His jaw tightens. "Probably."

"Then we'll deal with it. Partners deal with complications."

He studies me for a long moment. "You know, Deputy Webb, I was expecting someone else entirely. But maybe this works better."

We start walking. My body continues its impossible healing. Each step hurts less than the last. By the time we reach his truck—parked off the road, hidden by trees—I'm almost functioning normally.

He drives. I sit in the passenger seat, staring at my hands. They're bloody but whole. Marcus Webb's hands. Or mine now. Same thing.

"You have a name?" he asks after a few miles. "Real one, before Webb?"

I think about it. Nothing surfaces. Just blank space. So I make a choice.

"Ben," I tell him. "Ben Franklin."

He snorts. "Benjamin Franklin. The founding father."

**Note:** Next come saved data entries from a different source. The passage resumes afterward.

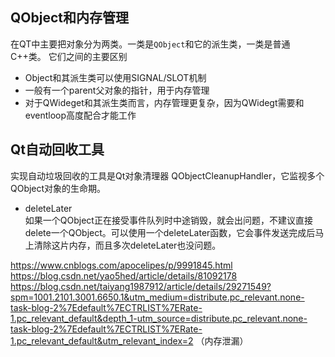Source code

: ## QObject和内存管理
在QT中主要把对象分为两类。一类是`QObject`和它的派生类，一类是普通C++类。
它们之间的主要区别
- Object和其派生类可以使用SIGNAL/SLOT机制
- 一般有一个parent父对象的指针，用于内存管理
- 对于QWideget和其派生类而言，内存管理更复杂，因为QWidegt需要和eventloop高度配合才能工作

## Qt自动回收工具
实现自动垃圾回收的工具是Qt对象清理器 QObjectCleanupHandler，它监视多个QObject对象的生命期。

- deleteLater  
    如果一个QObject正在接受事件队列时中途销毁，就会出问题，不建议直接delete一个QObject。可以使用一个deleteLater函数，它会事件发送完成后马上清除这片内存，而且多次deleteLater也没问题。

https://www.cnblogs.com/apocelipes/p/9991845.html  
https://blog.csdn.net/yao5hed/article/details/81092178  
https://blog.csdn.net/taiyang1987912/article/details/29271549?spm=1001.2101.3001.6650.1&utm_medium=distribute.pc_relevant.none-task-blog-2%7Edefault%7ECTRLIST%7ERate-1.pc_relevant_default&depth_1-utm_source=distribute.pc_relevant.none-task-blog-2%7Edefault%7ECTRLIST%7ERate-1.pc_relevant_default&utm_relevant_index=2 （内存泄漏）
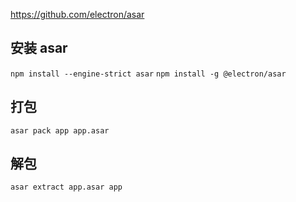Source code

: 
https://github.com/electron/asar

## 安装 asar
`npm install --engine-strict asar`
`npm install -g @electron/asar`

## 打包
`asar pack app app.asar`
## 解包
`asar extract app.asar app`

"Seemed appropriate. New identity in Pennsylvania. Historical irony."

"You've got a sense of humor. That'll help." He glances at me. "I'm keeping Lucas. It's what people will call me anyway. Might as well make it easy."

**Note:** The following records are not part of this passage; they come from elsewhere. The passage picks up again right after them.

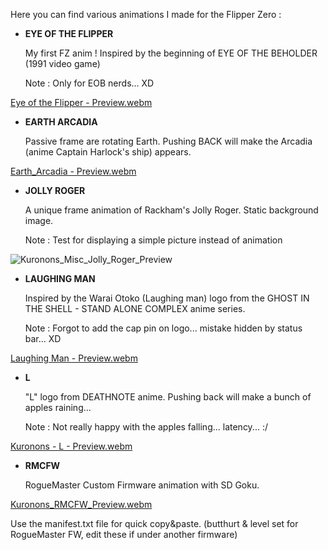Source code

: Here you can find various animations I made for the Flipper Zero :


   - __EYE OF THE FLIPPER__
   
      My first FZ anim ! Inspired by the beginning of EYE OF THE BEHOLDER (1991 video game)
      
      Note : Only for EOB nerds... XD
      
[Eye of the Flipper - Preview.webm](https://user-images.githubusercontent.com/110337784/193910550-777832f6-f3d7-46a0-8f53-5497fe791289.webm) 


   
   - __EARTH ARCADIA__
      
      Passive frame are rotating Earth. Pushing BACK will make the Arcadia (anime Captain Harlock's ship) appears.
      
[Earth_Arcadia - Preview.webm](https://user-images.githubusercontent.com/110337784/193910620-4b04c4af-26f4-4312-b59a-ab0a98f47dcb.webm)


      
   - __JOLLY ROGER__
   
      A unique frame animation of Rackham's Jolly Roger. Static background image.
      
      Note : Test for displaying a simple picture instead of animation
      
![Kuronons_Misc_Jolly_Roger_Preview](https://user-images.githubusercontent.com/110337784/193910887-e76aa2ec-4b02-4aba-84bd-b80c9c8f78b0.jpg)



   - __LAUGHING MAN__
      
      Inspired by the Warai Otoko (Laughing man) logo from the GHOST IN THE SHELL - STAND ALONE COMPLEX anime series.
      
      Note : Forgot to add the cap pin on logo... mistake hidden by status bar... XD
      

[Laughing Man - Preview.webm](https://user-images.githubusercontent.com/110337784/193910655-f5d1182d-51d5-47c5-b4f2-bd90ad10b9e5.webm)


   
   - __L__
      
      "L" logo from DEATHNOTE anime. Pushing back will make a bunch of apples raining...
      
      Note : Not really happy with the apples falling... latency... :/
      
[Kuronons - L - Preview.webm](https://user-images.githubusercontent.com/110337784/193910682-7dafdf00-76f0-438d-b6fb-ff1754b83ebd.webm)


   
   - __RMCFW__
      
      RogueMaster Custom Firmware animation with SD Goku.

[Kuronons_RMCFW_Preview.webm](https://user-images.githubusercontent.com/110337784/193911054-3994a3ae-801c-4366-b178-06c1047c8589.webm)



Use the manifest.txt file for quick copy&paste. (butthurt & level set for RogueMaster FW, edit these if under another firmware)
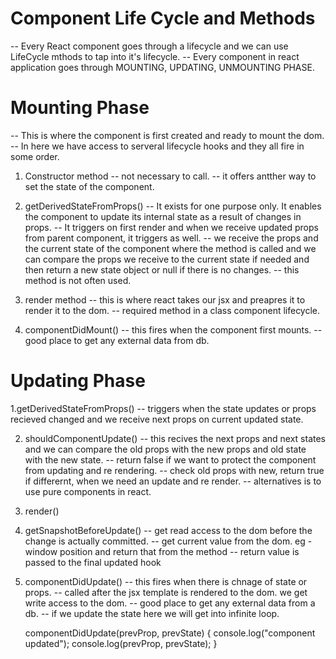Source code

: # Component Life Cycle and Methods

-- Every React component goes through a lifecycle and we can use LifeCycle mthods to tap into it's lifecycle.
-- Every component in react application goes through MOUNTING, UPDATING, UNMOUNTING PHASE.

# Mounting Phase
-- This is where the component is first created and ready to mount the dom.
-- In here we have access to serveral lifecycle hooks and they all fire in some order.

1. Constructor method
-- not necessary to call.
-- it offers antther way to set the state of the component.

2. getDerivedStateFromProps()
-- It exists for one purpose only. It enables the component to update its internal state as a result of changes in props.
-- It triggers on first render and when we receive updated props from parent component, it triggers as well.
-- we receive the props and the current state of the component where the method is called and we can compare the props we receive to the current state if needed and then return a new state object or null if there is no changes.
-- this method is not often used.

3. render method
-- this is where react takes our jsx and preapres it to render it to the dom.
-- required method in a class component lifecycle.

4. componentDidMount()
-- this fires when the component first mounts.
-- good place to get any external data from db.


# Updating Phase
1.getDerivedStateFromProps()
-- triggers when the state updates or props recieved changed and we receive next props on current updated state.

2. shouldComponentUpdate()
-- this recives the next props and next states and we can compare the old props with the new props and old state with the new state.
-- return false if we want to protect the component from updating and re rendering.
-- check old props with new, return true if differernt, when we need an update and re render.
-- alternatives is to use pure components in react.

3. render()

4. getSnapshotBeforeUpdate()
-- get read access to the dom before the change is actually committed.
-- get current value from the dom. eg - window position and return that from the method
-- return value is passed to the final updated hook

5. componentDidUpdate()
-- this fires when there is chnage of state or props.
-- called after the jsx template is rendered to the dom. we get write access to the dom.
-- good place to get any external data from a db.
-- if we update the state here we will get into infinite loop.

    componentDidUpdate(prevProp, prevState) {
        console.log("component updated");
        console.log(prevProp, prevState);
    }

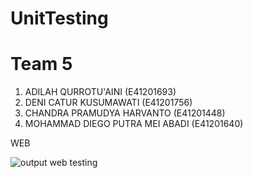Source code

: # UnitTesting

# Team 5

1. ADILAH QURROTU'AINI            (E41201693)
2. DENI CATUR KUSUMAWATI          (E41201756)
3. CHANDRA PRAMUDYA HARVANTO      (E41201448)
4. MOHAMMAD DIEGO PUTRA MEI ABADI (E41201640)

WEB

![output web testing](https://user-images.githubusercontent.com/33256041/144616212-fb87b2e0-f0e3-4da8-9100-3b27bc0c5cd3.jpeg)
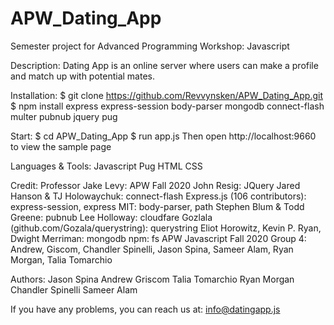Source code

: # APW_Dating_App
Semester project for Advanced Programming Workshop: Javascript

Description:
Dating App is an online server where users can make a profile and match up with potential mates.

Installation:
$ git clone https://github.com/Revvynsken/APW_Dating_App.git
$ npm install express express-session body-parser mongodb connect-flash multer pubnub jquery pug

Start:
$ cd APW_Dating_App
$ run app.js
Then open http://localhost:9660 to view the sample page

Languages & Tools:
Javascript
Pug
HTML
CSS

Credit:
Professor Jake Levy: APW Fall 2020
John Resig: JQuery
Jared Hanson & TJ Holowaychuk: connect-flash
Express.js (106 contributors): express-session, express
MIT: body-parser, path
Stephen Blum & Todd Greene: pubnub
Lee Holloway: cloudfare
Gozlala (github.com/Gozala/querystring): querystring
Eliot Horowitz, Kevin P. Ryan, Dwight Merriman: mongodb
npm: fs
APW Javascript Fall 2020 Group 4: Andrew, Giscom, Chandler Spinelli, Jason Spina, Sameer Alam, Ryan Morgan, Talia Tomarchio


Authors:
Jason Spina
Andrew Griscom
Talia Tomarchio
Ryan Morgan
Chandler Spinelli
Sameer Alam


If you have any problems, you can reach us at:
info@datingapp.js
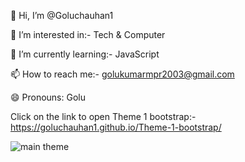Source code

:👋 Hi, I’m @Goluchauhan1

👀 I’m interested in:- Tech & Computer

🌱 I’m currently learning:- JavaScript

📫 How to reach me:- golukumarmpr2003@gmail.com

😄 Pronouns: Golu

Click on the link to open Theme 1 bootstrap:- https://goluchauhan1.github.io/Theme-1-bootstrap/

![main theme](https://github.com/Goluchauhan1/Fruit-Theme/assets/169231998/50384535-50d9-4f6f-8397-12fa1631f114)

"Lucas and Ben. Sheriff and deputy."

"Two liars walking into a town full of secrets." He sounds almost amused. "What could possibly go wrong?"

Everything, I think. Everything could go wrong.

But I smile anyway. Because I'm alive. Because I have abilities that shouldn't exist. Because tomorrow I get to start a life that isn't mine but could be.

The road stretches ahead. Dark trees on both sides. Pennsylvania countryside beautiful in its isolation.

"Tell me about Banshee," I say.

Lucas talks. I listen. And somewhere behind us, a car burns with two dead men inside—men whose names we're stealing, whose lives we're assuming, whose deaths give us permission to exist.

I should feel guilty.

I don't.

I feel hungry. Alive. Ready.

The healing is complete. My body is whole. And tomorrow, I'll walk into a police station wearing a dead man's badge, partnered with a thief playing sheriff.

The wolf, I think distantly. That's what I am. Not the deputy. Not Marcus Webb. Something else wearing human skin.

But the town doesn't need to know that yet.

Dawn creeps over the horizon as Banshee's lights appear in the distance.